Assignment
Extract each line from the entries below that has the string "class" in it.

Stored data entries
*** Block opens ***
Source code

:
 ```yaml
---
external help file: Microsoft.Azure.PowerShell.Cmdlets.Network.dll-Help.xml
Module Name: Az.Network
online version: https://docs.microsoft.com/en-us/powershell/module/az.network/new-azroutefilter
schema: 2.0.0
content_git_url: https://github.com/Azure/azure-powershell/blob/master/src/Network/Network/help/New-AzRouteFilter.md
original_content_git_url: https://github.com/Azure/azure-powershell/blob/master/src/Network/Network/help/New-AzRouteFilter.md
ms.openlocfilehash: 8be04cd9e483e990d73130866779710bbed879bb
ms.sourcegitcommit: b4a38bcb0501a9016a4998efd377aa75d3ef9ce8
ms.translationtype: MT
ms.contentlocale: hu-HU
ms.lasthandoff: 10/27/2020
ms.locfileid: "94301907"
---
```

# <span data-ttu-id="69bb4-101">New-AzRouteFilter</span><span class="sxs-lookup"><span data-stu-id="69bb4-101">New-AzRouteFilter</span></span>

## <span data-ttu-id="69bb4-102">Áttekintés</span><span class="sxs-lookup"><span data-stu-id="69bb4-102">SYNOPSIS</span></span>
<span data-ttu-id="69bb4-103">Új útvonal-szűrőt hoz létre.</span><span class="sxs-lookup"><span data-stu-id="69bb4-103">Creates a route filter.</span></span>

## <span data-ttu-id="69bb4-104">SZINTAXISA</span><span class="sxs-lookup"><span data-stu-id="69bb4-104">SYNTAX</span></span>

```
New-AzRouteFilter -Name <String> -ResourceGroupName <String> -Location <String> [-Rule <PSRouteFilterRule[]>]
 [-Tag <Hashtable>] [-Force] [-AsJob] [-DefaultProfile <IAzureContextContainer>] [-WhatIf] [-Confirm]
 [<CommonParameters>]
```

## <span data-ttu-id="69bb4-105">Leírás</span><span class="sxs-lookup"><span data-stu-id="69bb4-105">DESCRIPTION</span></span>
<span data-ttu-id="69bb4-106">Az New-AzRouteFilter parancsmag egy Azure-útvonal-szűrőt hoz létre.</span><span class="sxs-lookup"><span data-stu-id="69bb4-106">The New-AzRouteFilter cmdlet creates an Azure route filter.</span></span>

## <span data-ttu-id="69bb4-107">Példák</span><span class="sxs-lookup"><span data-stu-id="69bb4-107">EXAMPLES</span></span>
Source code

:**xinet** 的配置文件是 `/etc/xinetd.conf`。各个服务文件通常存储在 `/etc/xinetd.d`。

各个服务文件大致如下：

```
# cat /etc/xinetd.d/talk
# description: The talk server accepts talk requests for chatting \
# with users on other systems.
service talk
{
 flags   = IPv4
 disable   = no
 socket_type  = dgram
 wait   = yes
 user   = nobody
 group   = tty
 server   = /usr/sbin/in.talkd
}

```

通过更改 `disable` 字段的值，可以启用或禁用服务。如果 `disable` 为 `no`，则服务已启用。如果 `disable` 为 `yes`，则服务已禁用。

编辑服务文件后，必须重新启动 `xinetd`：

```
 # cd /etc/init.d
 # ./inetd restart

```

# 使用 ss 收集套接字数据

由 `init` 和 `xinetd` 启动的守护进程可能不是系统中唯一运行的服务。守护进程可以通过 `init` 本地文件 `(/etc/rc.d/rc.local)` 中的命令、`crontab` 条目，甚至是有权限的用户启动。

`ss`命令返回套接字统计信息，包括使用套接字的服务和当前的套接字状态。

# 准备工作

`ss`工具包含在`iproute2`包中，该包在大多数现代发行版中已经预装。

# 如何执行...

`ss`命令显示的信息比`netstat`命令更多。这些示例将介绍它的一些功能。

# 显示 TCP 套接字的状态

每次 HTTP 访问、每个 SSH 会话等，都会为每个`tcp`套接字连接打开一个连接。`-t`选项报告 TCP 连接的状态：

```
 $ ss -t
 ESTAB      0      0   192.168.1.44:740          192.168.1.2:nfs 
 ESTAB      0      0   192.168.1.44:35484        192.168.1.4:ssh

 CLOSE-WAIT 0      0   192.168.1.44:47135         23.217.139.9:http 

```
*** Block closes ***
Answer to this exercise
# <span data-ttu-id="69bb4-101">New-AzRouteFilter</span><span class="sxs-lookup"><span data-stu-id="69bb4-101">New-AzRouteFilter</span></span>
## <span data-ttu-id="69bb4-102">Áttekintés</span><span class="sxs-lookup"><span data-stu-id="69bb4-102">SYNOPSIS</span></span>
<span data-ttu-id="69bb4-103">Új útvonal-szűrőt hoz létre.</span><span class="sxs-lookup"><span data-stu-id="69bb4-103">Creates a route filter.</span></span>
## <span data-ttu-id="69bb4-104">SZINTAXISA</span><span class="sxs-lookup"><span data-stu-id="69bb4-104">SYNTAX</span></span>
## <span data-ttu-id="69bb4-105">Leírás</span><span class="sxs-lookup"><span data-stu-id="69bb4-105">DESCRIPTION</span></span>
<span data-ttu-id="69bb4-106">Az New-AzRouteFilter parancsmag egy Azure-útvonal-szűrőt hoz létre.</span><span class="sxs-lookup"><span data-stu-id="69bb4-106">The New-AzRouteFilter cmdlet creates an Azure route filter.</span></span>
## <span data-ttu-id="69bb4-107">Példák</span><span class="sxs-lookup"><span data-stu-id="69bb4-107">EXAMPLES</span></span>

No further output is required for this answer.